Re: [PATCH v3] mm: fix race between kmem_cache destroy, create and deactivate

From: Shakeel Butt
Date: Thu May 31 2018 - 20:48:44 EST


On Thu, May 31, 2018 at 5:18 PM, Andrew Morton
<akpm@xxxxxxxxxxxxxxxxxxxx> wrote:
> On Tue, 29 May 2018 17:12:04 -0700 Shakeel Butt <shakeelb@xxxxxxxxxx> wrote:
>
>> The memcg kmem cache creation and deactivation (SLUB only) is
>> asynchronous.
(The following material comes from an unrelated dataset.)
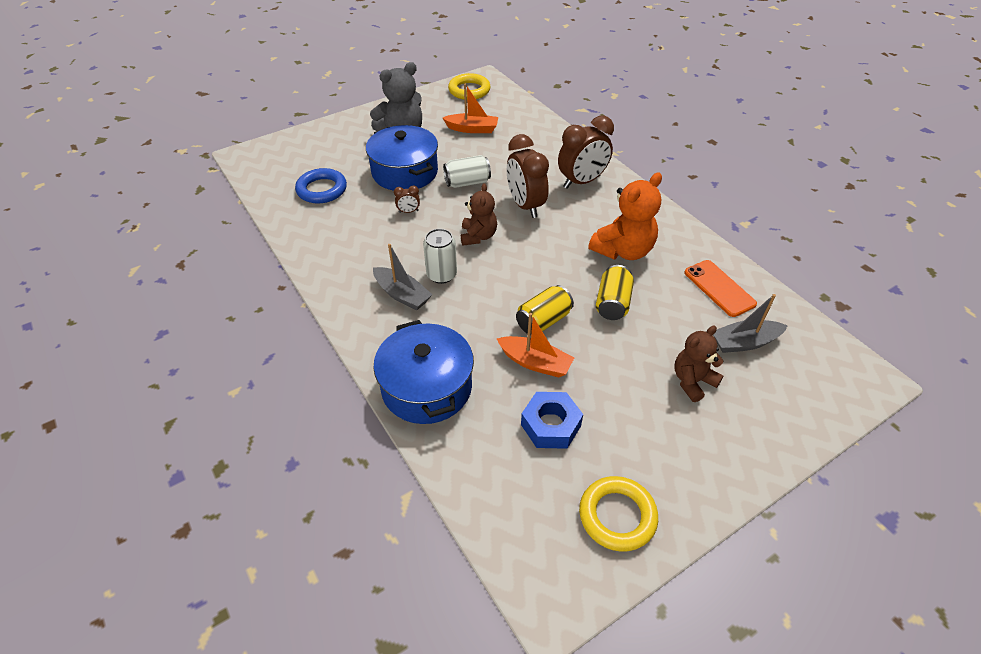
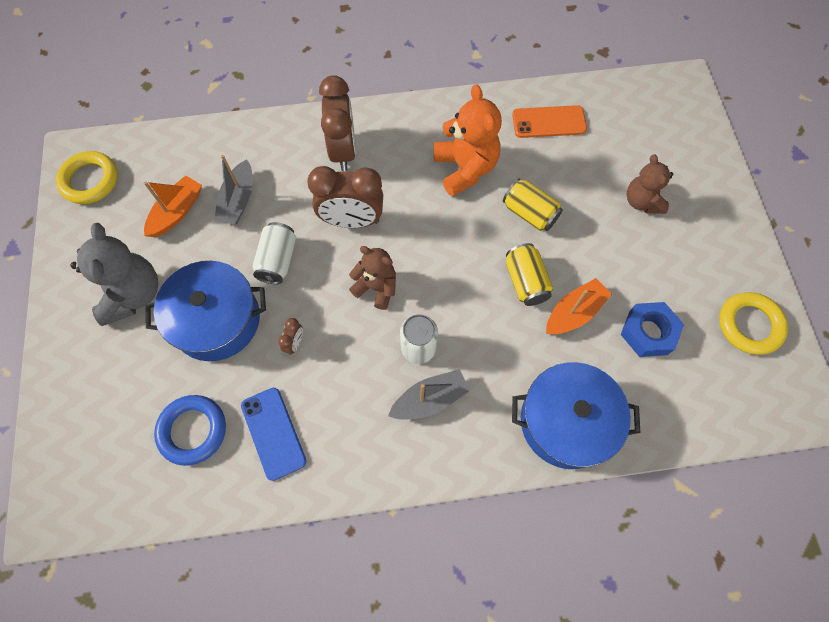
camera: 65 degrees left, 20 degrees up
(336, 224) = (273, 433): none -> blue phone
(744, 342) = (616, 141): grey boat -> grey boat (238, 200)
If a root kmem cache is destroyed whose memcg cache is in
>> the process of creation or deactivation, the kernel may crash.
>>
>> Example of one such crash:
>> general protection fault: 0000 [#1] SMP PTI
>> CPU: 1 PID: 1721 Comm: kworker/14:1 Not tainted 4.17.0-smp
>> ...
>> Workqueue: memcg_kmem_cache kmemcg_deactivate_workfn
>> RIP: 0010:has_cpu_slab
>> ...
>> Call Trace:
>> ? on_each_cpu_cond
>> __kmem_cache_shrink
>> kmemcg_cache_deact_after_rcu
>> kmemcg_deactivate_workfn
>> process_one_work
>> worker_thread
>> kthread
>> ret_from_fork+0x35/0x40
>>
>> To fix this race, on root kmem cache destruction, mark the cache as
>> dying and flush the workqueue used for memcg kmem cache creation and
>> deactivation.
>>
>> Signed-off-by: Shakeel Butt <shakeelb@xxxxxxxxxx>
>> ---
>> Changelog since v2:
>> - Instead of refcount, flush the workqueue
>
> This one-liner doesn't appear to fully describe the difference between
> v2 and v3, which is rather large:
>

Sorry about that, I should have explained more. The reason the diff
between v2 and v3 is large is because v3 is the complete rewrite. So,
the diff is the revert of v2 and then v3 patch. If you drop all the
previous versions and just keep v3, it will be smaller.

thanks,
Shakeel